╭─ MATERIALS PROVIDED

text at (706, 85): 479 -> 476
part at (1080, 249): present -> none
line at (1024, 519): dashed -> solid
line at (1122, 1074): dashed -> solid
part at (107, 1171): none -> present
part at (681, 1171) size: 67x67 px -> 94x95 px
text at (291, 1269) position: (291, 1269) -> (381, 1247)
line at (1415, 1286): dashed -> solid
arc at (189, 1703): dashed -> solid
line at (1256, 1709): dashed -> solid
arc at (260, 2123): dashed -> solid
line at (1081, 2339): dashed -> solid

╰─

■ GIVEN INSTRUCTION ■
Pull out every row of the material above that contains the word "line".

■ PROBLEM SOLUTION ■
line at (1024, 519): dashed -> solid
line at (1122, 1074): dashed -> solid
line at (1415, 1286): dashed -> solid
line at (1256, 1709): dashed -> solid
line at (1081, 2339): dashed -> solid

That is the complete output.